贺焰轻笑,抬眼:我以为你要问我,介不介意跟你贴贴,这种事越多越好。
真不能指望他在她面前能有半分正经。
回到卧室选了只正红色的唇釉,沈青黛左手捏着贺焰的后颈,右手捏着唇釉在他的右脸画半个爱心。他略微屈膝,站的松垮,迁就她的视线高度,方便她画。
画好之后,从他手里拿过唇釉管,拧好,放在一边,凑上去紧紧贴住,随后左脸便印出来一个对称的弧形,靠在一起,刚好是一颗爱心。
又拍了几张,沈青黛去卧室拿了卸妆巾,随手递给他,便坐在沙发上选照片。
擦了脸上的口红,贺焰走过去,在她身旁坐下,重新抽了一张卸妆巾给她擦脸,动作轻到落在沈青黛脸上几乎没什么感觉,像被清风拂过一般。
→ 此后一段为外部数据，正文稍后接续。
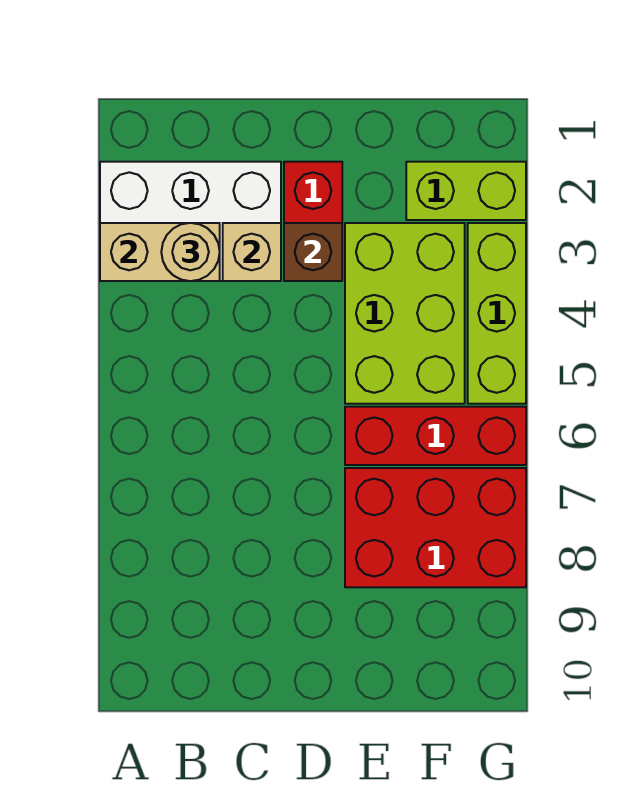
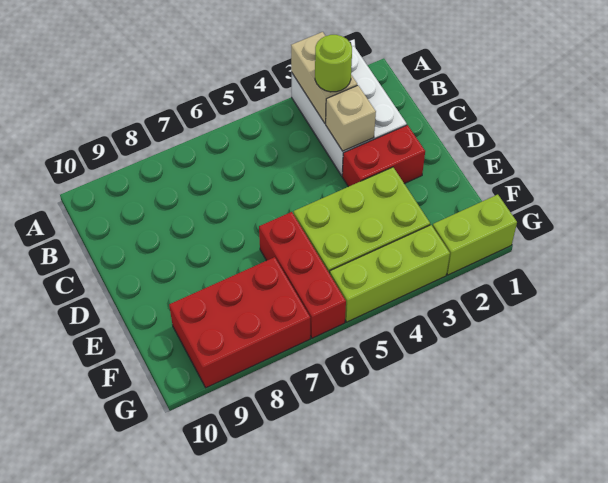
tan 1x1 round brick [161,223,220,281] -> lime 1x1 round brick [315,35,352,92]
brown 1x1 brick [284,223,342,281] -> none
red 2x3 brick [345,468,526,587] -> red 2x3 brick turned to [169,257,310,388]
lime 1x2 brick [406,162,526,220] -> lime 1x2 brick turned to [433,195,517,275]

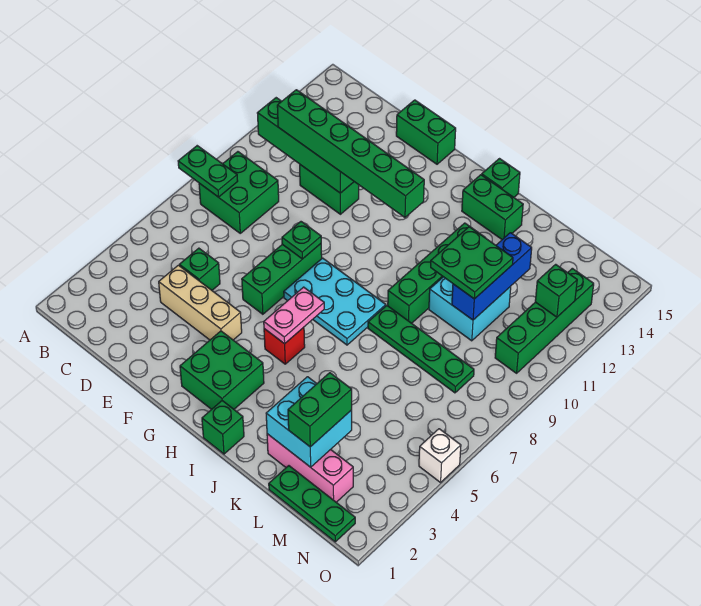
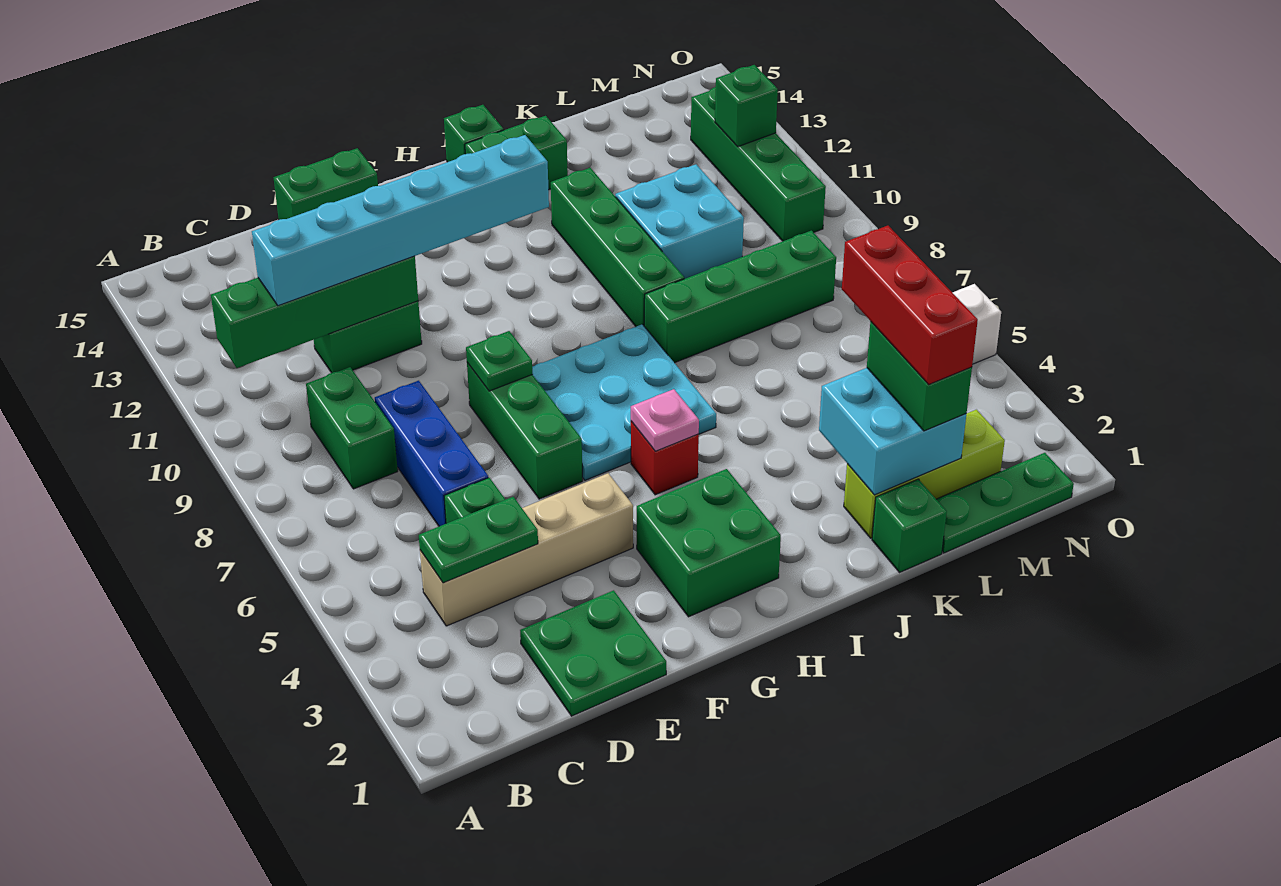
green 1x2 plate [178,146,238,197] -> green 1x2 plate moved to [419,497,538,583]
green 2x2 brick [199,152,279,233] -> green 1x2 brick [306,367,398,489]
green 1x6 brick [277,90,424,217] -> cyan 1x6 brick [252,135,549,306]
tan 1x3 brick [159,265,242,340] -> tan 1x4 brick [420,473,633,626]
cyan 2x3 plate [284,258,386,345] -> cyan 3x3 plate [532,324,716,480]
pink 1x2 plate [264,287,324,344] -> pink 1x1 plate [631,389,699,451]
green 1x1 brick [202,401,244,454] -> green 1x1 brick moved to [872,479,947,572]
green 1x4 plate [368,306,474,393] -> green 1x4 brick [644,231,836,363]
pink 1x3 brick [267,434,353,502] -> lime 1x3 brick [844,410,1005,538]
green 2x2 plate [431,227,513,299] -> green 2x2 plate moved to [520,590,666,716]
none -> red 1x3 brick [842,226,978,385]
blue 1x3 brick [452,233,532,320] -> blue 1x3 brick moved to [375,381,488,526]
不用这么轻。她顺手拿走卸妆巾,自己胡乱擦了擦,挠痒痒都比你这力气大,干净了吗?
应了一声,贺焰待在沙发上陪她一起选照片。
选了四张照片,两个人纷纷设了壁纸,锁屏都是有口红爱心的,桌面是普通的。
放下手机,沈青黛揉了揉手腕:我去工作了。
没忘记今天遗留的稿子,她起身走去书房。不到一分钟,抱着电脑出来了。
坐在沙发上欣赏照片的贺焰转头看她:怎么出来了?
沈青黛张了张嘴,避开他的视线,随口道,想坐地上。
她实在是,有点难以面对那张桌子。往那儿一坐,眼前就浮现出一些旖旎的画面。
贺焰当然没有相信她的信口胡诌,心下了然,也没揭穿她,见她在毛毯上盘腿坐下,微微皱眉,随手拿起旁边的抱枕递给她。
垫着,地上凉。
沈青黛起身,垫好抱枕后重新坐下,打开电脑,转身拿手机,撞上他的视线:看我干什么,你不是也要工作吗?
嗯。贺焰拿来工作记录本和笔,在她旁边坐下。
沈青黛瞄了他一眼:你怎么不拿抱枕?
贺焰的眼神意有所指:我血气方刚。
你是女生,受凉不好。
这种话她以前只在郭懿的嘴里听到过,因为郭懿是妇产科医生,从小到大除了日常的身体健康以外,这些方面对她也十分关注,所以她以前每次生理期的时候绝对不能吃辛辣生冷。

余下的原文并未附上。